SOURCE PASSAGE:
::::

Do you believe that you are a natural storyteller? “Human beings are embedded in their stories,” Jason Silva of Shots of Awe said, “The human race–who we are–is a story. We are a narrative. Mind is a narrative.”
Every day, your mind runs with words. The world breathes with information. Wherever you look, you see labels, you think of descriptions, you know what objects are called. Then there are books, TV shows, TV series, and movies that put all these information in motion. And then you live and see the purpose of it all in your life.
These truths are what you–a natural storyteller–should remember when you want to write a good and gripping story, whether memoir or fiction. Recall how the stories you encountered thrilled, excited, and stirred you. Observe their elements, overall flow, speed, and pauses, and determine what exactly produced that effect. What made you sweat, not blink, and grip the edge of your chair? What made you keep on flipping pages? Here follows three of the many things you can do to create such a gripping story:
- Present a goal to your reader. Solve a problem, fix a conflict, reach a dream. You have to give your reader a reason to keep reading until s/he reaches the end of your story. You can say this clearly, or imply it, or show it with subtlety in the first few paragraphs. Promise a gift, a destination, or a reward to make your reader trust that spending time with your story will be worthwhile.

::::

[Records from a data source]
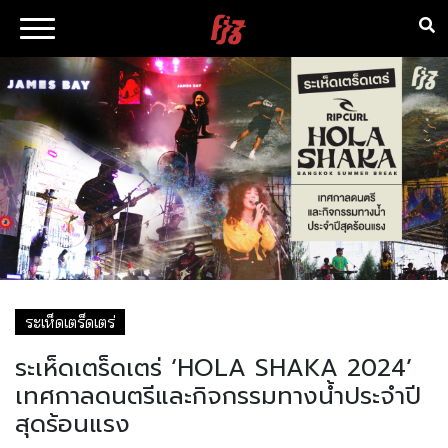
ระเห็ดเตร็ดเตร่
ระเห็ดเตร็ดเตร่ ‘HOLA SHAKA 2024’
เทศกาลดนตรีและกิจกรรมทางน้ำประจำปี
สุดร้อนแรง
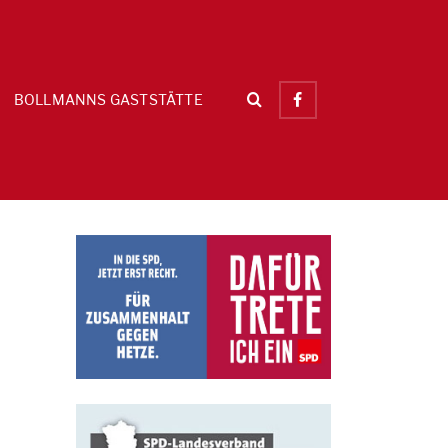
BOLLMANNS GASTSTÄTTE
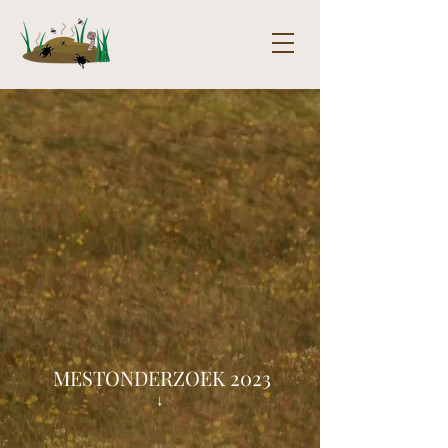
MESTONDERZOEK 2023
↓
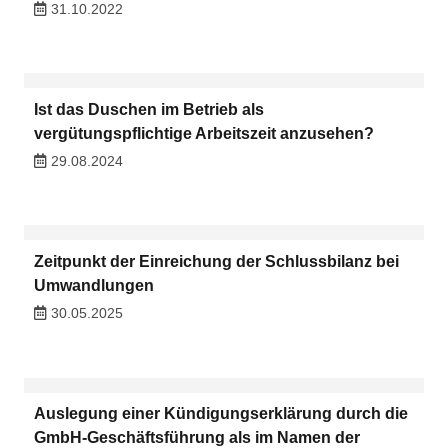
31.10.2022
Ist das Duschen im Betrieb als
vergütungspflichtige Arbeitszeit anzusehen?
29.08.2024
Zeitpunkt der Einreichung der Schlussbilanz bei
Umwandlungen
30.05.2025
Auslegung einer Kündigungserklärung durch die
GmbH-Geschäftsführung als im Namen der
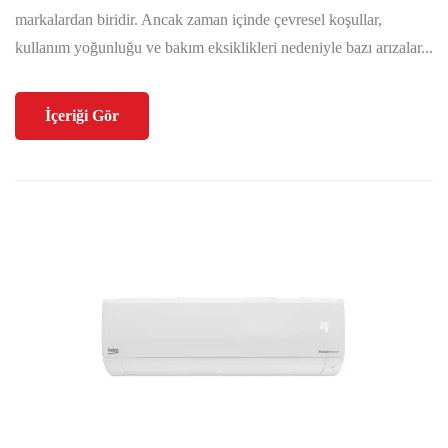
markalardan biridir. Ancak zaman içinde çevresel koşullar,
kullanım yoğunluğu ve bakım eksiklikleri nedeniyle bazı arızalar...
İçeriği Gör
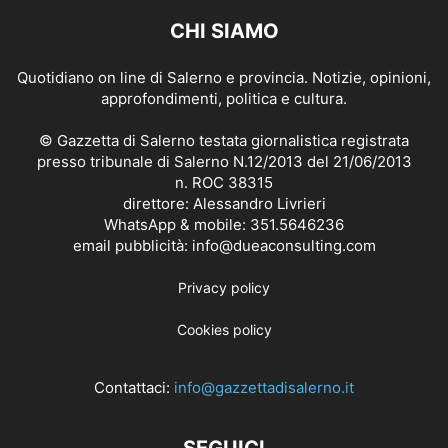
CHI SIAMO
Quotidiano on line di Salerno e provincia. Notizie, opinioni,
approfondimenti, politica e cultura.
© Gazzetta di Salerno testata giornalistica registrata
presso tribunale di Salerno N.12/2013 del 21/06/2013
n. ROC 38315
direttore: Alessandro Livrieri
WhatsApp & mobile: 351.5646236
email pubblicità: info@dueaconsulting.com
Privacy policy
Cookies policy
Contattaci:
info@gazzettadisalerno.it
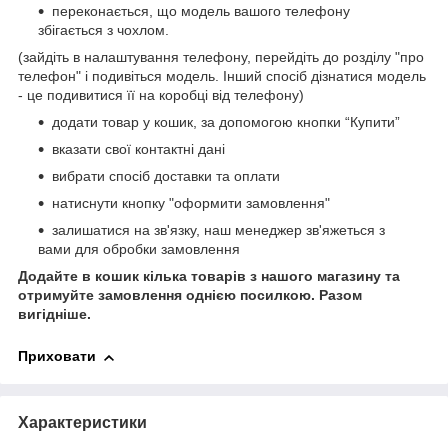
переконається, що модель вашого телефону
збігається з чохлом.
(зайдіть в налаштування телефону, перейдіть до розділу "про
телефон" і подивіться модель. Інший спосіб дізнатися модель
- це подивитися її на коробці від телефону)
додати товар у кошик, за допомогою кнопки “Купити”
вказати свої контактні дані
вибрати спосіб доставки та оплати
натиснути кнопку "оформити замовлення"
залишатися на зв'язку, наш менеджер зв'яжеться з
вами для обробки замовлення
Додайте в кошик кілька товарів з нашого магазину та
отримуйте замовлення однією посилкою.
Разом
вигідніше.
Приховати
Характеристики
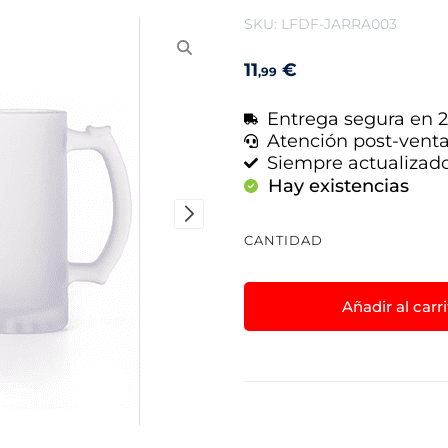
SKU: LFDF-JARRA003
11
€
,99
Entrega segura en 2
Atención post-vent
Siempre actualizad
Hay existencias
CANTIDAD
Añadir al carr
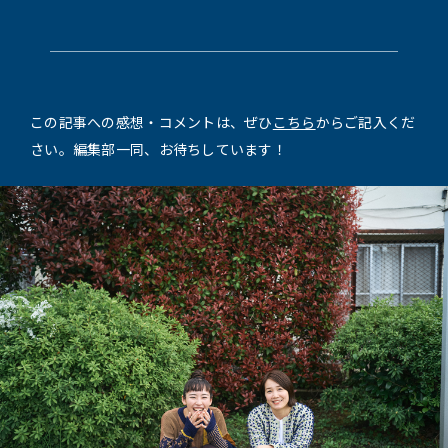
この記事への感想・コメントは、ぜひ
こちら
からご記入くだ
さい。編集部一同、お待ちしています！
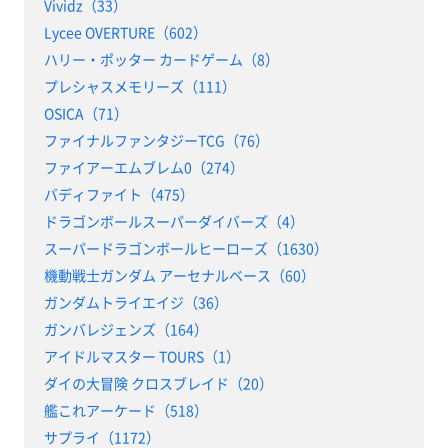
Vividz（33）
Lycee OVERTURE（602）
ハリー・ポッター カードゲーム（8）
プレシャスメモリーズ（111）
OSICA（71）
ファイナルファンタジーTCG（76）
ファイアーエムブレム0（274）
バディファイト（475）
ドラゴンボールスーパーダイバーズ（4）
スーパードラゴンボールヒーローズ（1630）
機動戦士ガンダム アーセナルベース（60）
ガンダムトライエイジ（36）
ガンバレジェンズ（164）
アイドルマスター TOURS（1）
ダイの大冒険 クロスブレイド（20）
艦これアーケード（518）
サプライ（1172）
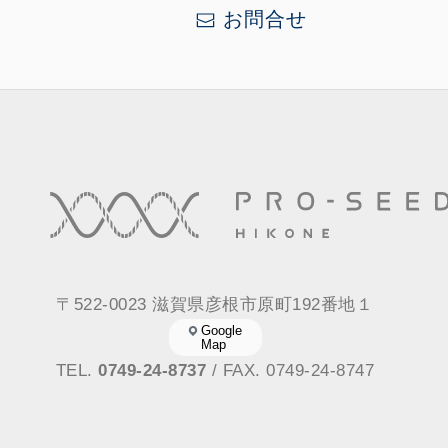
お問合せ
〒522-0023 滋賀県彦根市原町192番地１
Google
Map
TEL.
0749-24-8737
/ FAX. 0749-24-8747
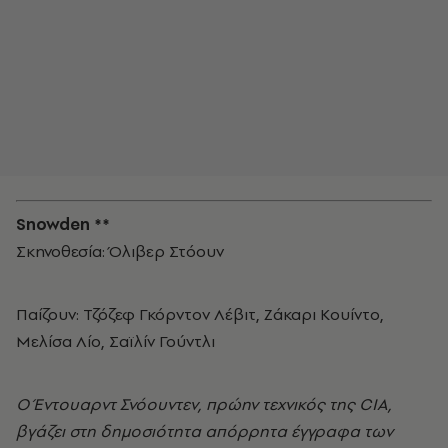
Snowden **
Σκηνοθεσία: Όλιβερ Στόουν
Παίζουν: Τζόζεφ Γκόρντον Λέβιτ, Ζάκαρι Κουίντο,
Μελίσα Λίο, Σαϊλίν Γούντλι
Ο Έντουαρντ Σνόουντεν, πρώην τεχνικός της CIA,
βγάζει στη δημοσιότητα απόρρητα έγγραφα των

::::

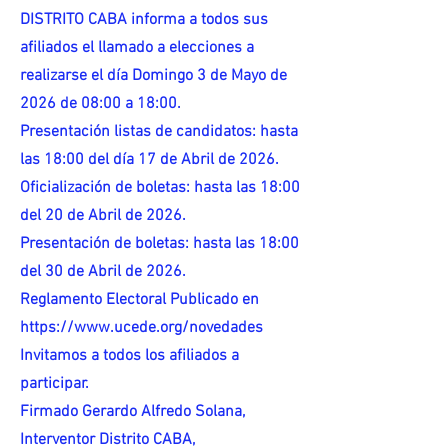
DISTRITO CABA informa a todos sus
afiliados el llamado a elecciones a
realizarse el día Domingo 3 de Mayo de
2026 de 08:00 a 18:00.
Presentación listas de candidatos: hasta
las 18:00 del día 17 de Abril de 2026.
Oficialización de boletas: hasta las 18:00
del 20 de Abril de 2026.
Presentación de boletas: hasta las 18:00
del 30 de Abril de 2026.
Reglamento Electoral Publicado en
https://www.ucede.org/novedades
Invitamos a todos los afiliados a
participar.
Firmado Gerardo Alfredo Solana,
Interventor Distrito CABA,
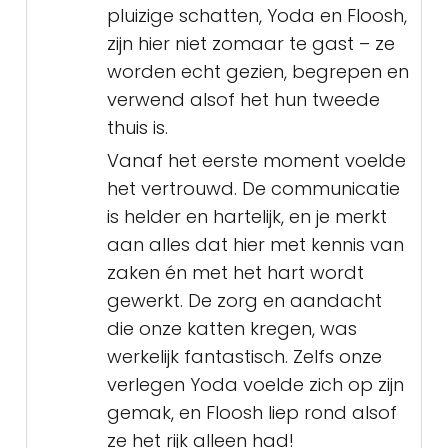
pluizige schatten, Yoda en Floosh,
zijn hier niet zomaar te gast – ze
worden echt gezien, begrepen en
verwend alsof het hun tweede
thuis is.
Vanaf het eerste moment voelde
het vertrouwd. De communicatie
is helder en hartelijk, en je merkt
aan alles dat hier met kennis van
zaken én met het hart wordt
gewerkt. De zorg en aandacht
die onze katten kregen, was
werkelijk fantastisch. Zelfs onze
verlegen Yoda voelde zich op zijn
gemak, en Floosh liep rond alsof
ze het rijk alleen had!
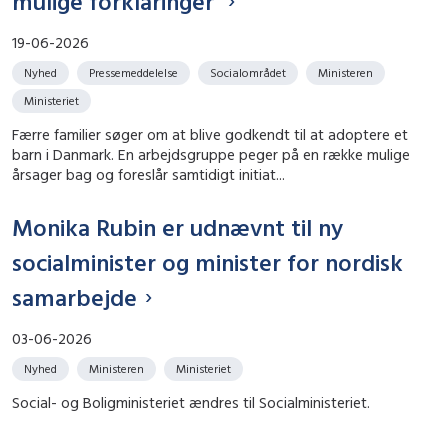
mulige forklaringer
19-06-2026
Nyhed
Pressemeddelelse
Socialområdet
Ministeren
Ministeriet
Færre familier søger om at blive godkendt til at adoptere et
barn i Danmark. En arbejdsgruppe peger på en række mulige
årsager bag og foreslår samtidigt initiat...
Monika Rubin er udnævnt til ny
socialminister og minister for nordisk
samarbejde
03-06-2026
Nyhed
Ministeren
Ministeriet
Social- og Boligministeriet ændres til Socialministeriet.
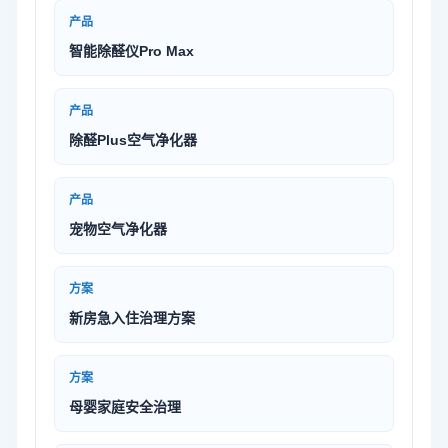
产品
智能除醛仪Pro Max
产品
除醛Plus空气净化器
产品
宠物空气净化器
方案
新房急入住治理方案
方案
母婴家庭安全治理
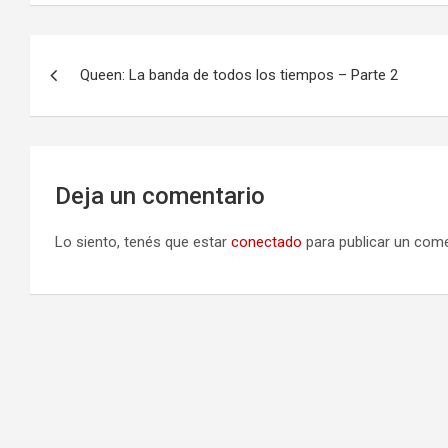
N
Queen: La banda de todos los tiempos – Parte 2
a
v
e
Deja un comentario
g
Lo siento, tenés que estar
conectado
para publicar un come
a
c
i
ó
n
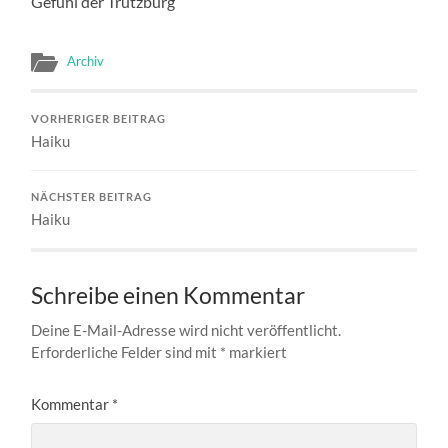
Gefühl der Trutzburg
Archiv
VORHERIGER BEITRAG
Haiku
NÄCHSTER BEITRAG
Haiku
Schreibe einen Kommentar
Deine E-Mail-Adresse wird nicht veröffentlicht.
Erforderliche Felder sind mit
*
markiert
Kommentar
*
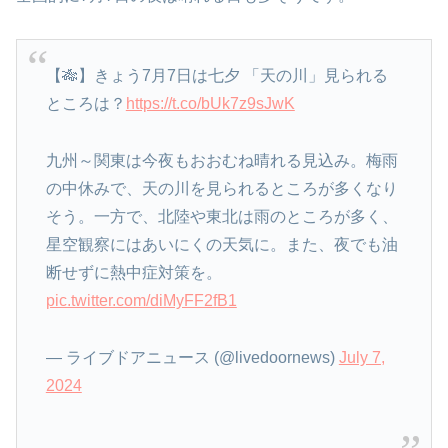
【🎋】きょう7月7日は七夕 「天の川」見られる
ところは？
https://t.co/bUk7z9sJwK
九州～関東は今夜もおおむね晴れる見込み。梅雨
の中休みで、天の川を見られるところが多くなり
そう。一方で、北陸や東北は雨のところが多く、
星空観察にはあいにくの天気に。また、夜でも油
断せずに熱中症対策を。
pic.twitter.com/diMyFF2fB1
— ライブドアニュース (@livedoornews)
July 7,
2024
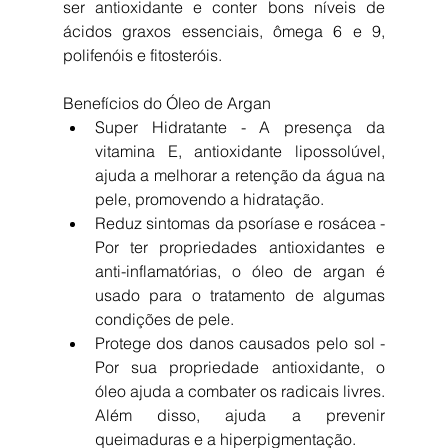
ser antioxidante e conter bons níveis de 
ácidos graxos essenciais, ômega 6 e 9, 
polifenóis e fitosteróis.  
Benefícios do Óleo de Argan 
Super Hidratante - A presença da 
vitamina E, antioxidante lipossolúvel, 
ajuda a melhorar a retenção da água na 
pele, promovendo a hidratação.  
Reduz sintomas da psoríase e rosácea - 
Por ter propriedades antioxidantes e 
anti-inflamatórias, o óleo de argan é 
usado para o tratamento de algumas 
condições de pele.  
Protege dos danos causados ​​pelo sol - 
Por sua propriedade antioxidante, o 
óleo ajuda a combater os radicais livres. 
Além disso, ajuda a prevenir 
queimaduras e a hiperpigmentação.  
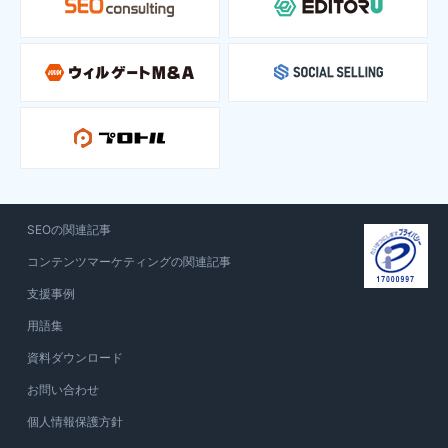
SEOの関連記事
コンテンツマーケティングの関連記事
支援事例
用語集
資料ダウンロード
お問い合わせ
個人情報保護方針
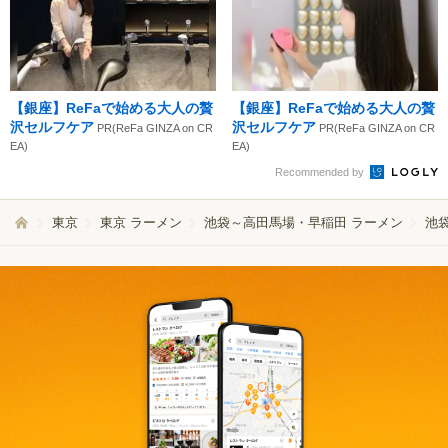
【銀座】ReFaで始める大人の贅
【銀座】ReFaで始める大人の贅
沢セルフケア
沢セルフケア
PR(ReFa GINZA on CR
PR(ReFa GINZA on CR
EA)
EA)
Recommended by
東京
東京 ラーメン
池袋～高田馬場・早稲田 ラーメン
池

::::

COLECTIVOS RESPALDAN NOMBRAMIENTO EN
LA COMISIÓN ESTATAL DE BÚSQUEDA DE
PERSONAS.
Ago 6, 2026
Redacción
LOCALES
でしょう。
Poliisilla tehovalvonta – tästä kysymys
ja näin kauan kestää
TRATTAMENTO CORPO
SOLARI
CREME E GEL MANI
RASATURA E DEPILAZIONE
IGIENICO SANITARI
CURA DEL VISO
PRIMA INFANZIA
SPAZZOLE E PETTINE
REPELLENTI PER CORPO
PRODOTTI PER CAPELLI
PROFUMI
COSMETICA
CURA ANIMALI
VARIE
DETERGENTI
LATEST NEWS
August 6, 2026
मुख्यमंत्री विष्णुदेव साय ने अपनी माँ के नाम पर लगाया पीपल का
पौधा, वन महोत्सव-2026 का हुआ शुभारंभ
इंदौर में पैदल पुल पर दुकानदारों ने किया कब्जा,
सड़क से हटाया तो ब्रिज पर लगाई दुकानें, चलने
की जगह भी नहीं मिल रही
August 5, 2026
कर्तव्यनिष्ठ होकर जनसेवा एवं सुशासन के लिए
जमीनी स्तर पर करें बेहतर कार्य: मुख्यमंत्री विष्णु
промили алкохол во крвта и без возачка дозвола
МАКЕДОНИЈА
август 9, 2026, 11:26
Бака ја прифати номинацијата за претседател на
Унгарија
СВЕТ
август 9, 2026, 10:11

::::

TASK PROMPT:
Decide whether each statement below agrees with the passage on writing gripping stories, answering yes or no and quoting the passage's deciding words exactly.
1. Jason Silva is quoted as saying that the human race is a story.
2. The passage says the goal must be stated clearly in the first few paragraphs.
3. The passage says it offers three of the many things a writer can do to create a gripping story.

TASK SOLUTION:
1. Yes: "The human race–who we are–is a story."
2. No: "You can say this clearly, or imply it, or show it with subtlety in the first few paragraphs."
3. Yes: "Here follows three of the many things you can do to create such a gripping story"